L’Auditorium de Lyon accueille, depuis 2021, une nouvelle compositrice en résidence : l’autrichienne Olga Neuwirth. C’est donc au cœur de cette institution que l’on découvre une perle : … Miramondo multiplo… , que l’on a pu entendre les 11 et 12 mars sur la scène de l’Orchestre National de Lyon. Le trompettiste soliste, Håkan Hardenberger, a interprété avec brio, et avec une très grande justesse, cette œuvre qui pourrait s’apparenter à un concerto et qu’il avait créée à Salzbourg en 2006.

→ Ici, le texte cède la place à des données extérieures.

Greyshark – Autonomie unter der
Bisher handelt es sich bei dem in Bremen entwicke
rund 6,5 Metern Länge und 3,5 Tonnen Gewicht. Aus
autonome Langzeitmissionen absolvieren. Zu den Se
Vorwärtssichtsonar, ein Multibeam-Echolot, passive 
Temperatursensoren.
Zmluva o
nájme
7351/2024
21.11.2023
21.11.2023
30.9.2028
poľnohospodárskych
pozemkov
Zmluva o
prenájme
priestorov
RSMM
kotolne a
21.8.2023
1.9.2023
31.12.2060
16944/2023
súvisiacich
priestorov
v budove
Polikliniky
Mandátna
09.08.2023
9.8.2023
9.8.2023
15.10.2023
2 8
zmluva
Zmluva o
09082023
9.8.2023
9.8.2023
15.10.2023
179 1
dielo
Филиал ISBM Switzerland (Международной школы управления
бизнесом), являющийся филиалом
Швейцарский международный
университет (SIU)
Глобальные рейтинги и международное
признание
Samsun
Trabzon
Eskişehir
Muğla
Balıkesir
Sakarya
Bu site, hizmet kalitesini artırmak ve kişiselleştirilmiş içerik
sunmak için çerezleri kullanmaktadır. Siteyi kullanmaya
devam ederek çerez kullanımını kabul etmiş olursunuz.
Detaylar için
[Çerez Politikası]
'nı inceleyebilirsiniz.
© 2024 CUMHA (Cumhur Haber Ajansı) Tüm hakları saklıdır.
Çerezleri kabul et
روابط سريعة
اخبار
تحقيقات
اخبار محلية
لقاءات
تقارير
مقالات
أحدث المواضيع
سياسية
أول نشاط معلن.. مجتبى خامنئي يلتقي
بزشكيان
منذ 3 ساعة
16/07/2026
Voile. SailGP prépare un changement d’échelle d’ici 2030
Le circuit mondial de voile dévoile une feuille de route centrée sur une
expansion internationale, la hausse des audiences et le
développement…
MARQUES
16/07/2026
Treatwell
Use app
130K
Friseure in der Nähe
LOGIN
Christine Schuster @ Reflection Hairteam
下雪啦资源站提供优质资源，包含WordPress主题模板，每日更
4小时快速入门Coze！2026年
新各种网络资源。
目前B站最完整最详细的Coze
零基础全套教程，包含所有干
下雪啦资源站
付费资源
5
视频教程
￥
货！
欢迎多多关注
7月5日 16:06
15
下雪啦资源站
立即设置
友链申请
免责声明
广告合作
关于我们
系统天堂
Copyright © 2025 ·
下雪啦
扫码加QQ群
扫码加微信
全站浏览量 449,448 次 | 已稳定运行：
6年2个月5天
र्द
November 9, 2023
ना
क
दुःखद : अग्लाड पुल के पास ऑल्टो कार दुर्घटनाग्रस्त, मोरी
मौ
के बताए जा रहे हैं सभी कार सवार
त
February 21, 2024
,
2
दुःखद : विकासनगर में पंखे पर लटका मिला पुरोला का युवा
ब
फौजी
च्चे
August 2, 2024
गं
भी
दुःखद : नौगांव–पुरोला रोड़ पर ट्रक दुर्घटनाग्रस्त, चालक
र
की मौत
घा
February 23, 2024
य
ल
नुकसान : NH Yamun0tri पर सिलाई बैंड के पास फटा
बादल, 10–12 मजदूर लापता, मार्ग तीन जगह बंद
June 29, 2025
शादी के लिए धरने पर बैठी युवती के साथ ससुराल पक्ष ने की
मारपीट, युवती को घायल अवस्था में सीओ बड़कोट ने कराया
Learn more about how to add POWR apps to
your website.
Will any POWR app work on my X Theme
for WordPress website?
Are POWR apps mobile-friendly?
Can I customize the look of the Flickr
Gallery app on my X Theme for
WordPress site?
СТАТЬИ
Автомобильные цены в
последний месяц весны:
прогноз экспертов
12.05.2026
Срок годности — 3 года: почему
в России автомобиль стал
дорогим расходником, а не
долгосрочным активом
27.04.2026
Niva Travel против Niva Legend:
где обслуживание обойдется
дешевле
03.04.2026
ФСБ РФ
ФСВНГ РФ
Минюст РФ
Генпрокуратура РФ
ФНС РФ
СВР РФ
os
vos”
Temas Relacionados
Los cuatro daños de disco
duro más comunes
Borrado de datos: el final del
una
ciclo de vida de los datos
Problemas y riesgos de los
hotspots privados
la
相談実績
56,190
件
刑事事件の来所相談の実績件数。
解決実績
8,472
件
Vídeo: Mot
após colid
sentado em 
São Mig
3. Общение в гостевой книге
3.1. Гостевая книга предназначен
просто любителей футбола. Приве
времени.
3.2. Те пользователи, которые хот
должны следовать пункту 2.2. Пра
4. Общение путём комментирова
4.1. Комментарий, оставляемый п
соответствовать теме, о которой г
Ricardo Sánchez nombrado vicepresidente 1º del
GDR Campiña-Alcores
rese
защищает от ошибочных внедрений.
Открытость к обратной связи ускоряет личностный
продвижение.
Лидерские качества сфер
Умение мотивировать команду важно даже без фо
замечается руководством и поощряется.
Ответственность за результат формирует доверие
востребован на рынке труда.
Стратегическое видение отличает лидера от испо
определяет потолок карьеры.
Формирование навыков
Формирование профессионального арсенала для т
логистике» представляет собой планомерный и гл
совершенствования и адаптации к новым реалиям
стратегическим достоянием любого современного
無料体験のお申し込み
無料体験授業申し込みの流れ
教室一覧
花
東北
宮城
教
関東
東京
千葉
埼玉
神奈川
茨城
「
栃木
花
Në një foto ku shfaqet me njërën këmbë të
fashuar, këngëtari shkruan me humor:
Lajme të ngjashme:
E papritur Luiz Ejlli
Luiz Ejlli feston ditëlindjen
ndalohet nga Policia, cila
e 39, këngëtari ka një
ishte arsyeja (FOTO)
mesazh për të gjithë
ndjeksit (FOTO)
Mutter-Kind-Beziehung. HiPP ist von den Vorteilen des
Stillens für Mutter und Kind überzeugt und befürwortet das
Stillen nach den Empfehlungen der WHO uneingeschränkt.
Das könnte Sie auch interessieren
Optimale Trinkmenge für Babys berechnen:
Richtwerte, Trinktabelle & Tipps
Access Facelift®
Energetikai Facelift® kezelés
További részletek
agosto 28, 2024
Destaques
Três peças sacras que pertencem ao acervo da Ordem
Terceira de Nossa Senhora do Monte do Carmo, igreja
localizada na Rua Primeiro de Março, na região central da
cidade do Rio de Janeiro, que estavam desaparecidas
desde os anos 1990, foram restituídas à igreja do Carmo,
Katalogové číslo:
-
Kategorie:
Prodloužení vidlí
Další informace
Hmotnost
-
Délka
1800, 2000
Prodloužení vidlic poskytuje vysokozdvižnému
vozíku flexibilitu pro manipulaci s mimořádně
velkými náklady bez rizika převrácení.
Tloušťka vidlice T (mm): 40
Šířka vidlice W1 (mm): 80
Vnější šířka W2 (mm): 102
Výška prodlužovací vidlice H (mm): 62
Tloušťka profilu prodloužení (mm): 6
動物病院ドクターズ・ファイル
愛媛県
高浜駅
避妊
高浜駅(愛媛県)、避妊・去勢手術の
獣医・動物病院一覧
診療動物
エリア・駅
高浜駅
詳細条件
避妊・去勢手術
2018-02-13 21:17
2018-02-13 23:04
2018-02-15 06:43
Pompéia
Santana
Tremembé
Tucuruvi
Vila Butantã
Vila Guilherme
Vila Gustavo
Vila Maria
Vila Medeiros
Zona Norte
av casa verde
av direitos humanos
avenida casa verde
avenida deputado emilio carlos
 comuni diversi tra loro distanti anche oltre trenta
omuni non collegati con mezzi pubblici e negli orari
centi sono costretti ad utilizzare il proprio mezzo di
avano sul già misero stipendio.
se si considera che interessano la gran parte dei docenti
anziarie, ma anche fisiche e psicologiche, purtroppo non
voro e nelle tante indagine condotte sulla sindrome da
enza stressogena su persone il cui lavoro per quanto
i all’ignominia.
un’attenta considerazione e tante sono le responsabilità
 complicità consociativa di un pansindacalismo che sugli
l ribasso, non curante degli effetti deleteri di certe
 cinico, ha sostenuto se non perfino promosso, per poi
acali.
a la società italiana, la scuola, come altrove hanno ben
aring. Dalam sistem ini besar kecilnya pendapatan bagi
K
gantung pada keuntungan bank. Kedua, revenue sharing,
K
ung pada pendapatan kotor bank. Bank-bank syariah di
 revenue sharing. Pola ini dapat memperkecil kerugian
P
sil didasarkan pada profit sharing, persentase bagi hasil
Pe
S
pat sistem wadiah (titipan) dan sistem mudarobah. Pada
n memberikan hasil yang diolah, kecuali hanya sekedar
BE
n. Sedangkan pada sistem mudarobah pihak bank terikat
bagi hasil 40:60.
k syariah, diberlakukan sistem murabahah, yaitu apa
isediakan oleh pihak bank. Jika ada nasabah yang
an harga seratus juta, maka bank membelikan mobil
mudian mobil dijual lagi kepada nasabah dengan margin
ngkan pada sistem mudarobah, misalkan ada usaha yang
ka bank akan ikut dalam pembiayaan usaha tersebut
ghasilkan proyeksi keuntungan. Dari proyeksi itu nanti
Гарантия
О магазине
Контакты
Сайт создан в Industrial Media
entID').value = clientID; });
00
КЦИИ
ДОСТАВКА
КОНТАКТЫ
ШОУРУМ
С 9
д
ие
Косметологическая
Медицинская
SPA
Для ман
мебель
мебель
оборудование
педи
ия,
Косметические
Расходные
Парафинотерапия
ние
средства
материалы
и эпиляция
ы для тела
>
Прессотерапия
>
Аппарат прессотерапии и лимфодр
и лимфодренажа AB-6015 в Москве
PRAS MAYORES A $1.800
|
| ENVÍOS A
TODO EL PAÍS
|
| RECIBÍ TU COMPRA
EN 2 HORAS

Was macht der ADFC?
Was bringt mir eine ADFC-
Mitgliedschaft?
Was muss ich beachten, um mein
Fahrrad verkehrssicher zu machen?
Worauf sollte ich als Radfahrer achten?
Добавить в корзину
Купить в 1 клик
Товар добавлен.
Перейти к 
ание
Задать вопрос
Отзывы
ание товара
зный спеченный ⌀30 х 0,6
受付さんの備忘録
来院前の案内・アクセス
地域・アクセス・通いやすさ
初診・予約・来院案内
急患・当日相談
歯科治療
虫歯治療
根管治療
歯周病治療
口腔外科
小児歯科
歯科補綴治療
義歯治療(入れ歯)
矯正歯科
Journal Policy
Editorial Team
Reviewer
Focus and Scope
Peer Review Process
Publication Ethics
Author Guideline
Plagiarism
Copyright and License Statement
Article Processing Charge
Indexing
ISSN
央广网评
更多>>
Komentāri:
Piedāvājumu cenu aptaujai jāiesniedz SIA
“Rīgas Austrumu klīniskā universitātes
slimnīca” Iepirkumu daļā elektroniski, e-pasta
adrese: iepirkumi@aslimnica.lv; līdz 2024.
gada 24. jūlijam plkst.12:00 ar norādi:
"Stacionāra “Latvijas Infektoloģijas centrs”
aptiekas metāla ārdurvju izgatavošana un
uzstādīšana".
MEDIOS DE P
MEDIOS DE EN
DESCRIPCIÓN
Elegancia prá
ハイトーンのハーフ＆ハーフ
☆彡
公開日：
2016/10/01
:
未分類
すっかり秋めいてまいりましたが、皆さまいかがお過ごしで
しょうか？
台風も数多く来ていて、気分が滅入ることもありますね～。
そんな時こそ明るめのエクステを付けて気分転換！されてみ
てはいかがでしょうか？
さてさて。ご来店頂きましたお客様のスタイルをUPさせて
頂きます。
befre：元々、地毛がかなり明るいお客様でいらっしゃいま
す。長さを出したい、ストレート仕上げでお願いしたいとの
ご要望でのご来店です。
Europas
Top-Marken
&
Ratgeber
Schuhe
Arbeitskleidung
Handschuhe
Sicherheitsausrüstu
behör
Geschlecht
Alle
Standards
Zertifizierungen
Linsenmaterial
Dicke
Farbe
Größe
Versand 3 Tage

En cinq mouvements, cette pièce s’inscrit dans la filiation de la Sinfonia de Berio, avec ses citations musicales. On retrouvera d’ailleurs ici des références à Gustav Mahler, Georg Friedrich Haendel ou même Igor Stravinsky. Cependant, il s’agit davantage de clins d’œil, des citations remodelées dans le style de la compositrice. L’œuvre démarre sur les chapeaux de roues, avec un début grandiose : Håkan Hardenberger, à la petite trompette, couvre les nappes polytonales de l’orchestre, où les cordes et les percussions règnent en maîtres, ces dernières étant particulièrement présentes dans toute la pièce. La mélodie est légère, mais angoissante, et les cuivres sonnent sourds comme le grondement du tonnerre. C’est alors que le trompettiste prend la grande trompette, jouant une mélodie typiquement américaine, dans la lignée de celles d’Amy Beach et de Florence Price. Dans le deuxième mouvement - le plus doux -, la trompette, avec sourdine, joue avec l’orchestre sur des harmonies diaphanes et pourtant très colorées. Deux paramètres d’écriture prédominent dans cette partie : d’une part le travail sur le timbre, qu’il s’agisse de celui de la trompette ou de celui de l’orchestre, et d’autre part la rhétorique entre la trompette et l’orchestre qui est poussée jusqu’à la fusion entre les deux. Dans le troisième, le wah-wah de la trompette se mêle aux percussions, qui offrent elles aussi des timbres surprenants, comme celui du gong frappé par des baguettes de triangle. C’est au quatrième mouvement « Aria della pace », qu’apparaît la citation la plus reconnaissable, l’aria « Lascia ch'io pianga » de Haendel, réemployé par la compositrice, dont le style touche même les reprises d’autres œuvres. La petite trompette revient dans le final et referme l’œuvre comme elle a commencé… Mais à un degré supérieur. Une spirale montante s’est établie dans cette œuvre d’Olga Neuwirth, où la difficulté du jeu de la trompette se mêle à une écriture complexe de l’orchestre. On notera que l’œuvre, qui date de 2006, a été ovationnée par le public, preuve qu’elle mérite son succès - qui ne faiblit pas depuis plus de quinze ans.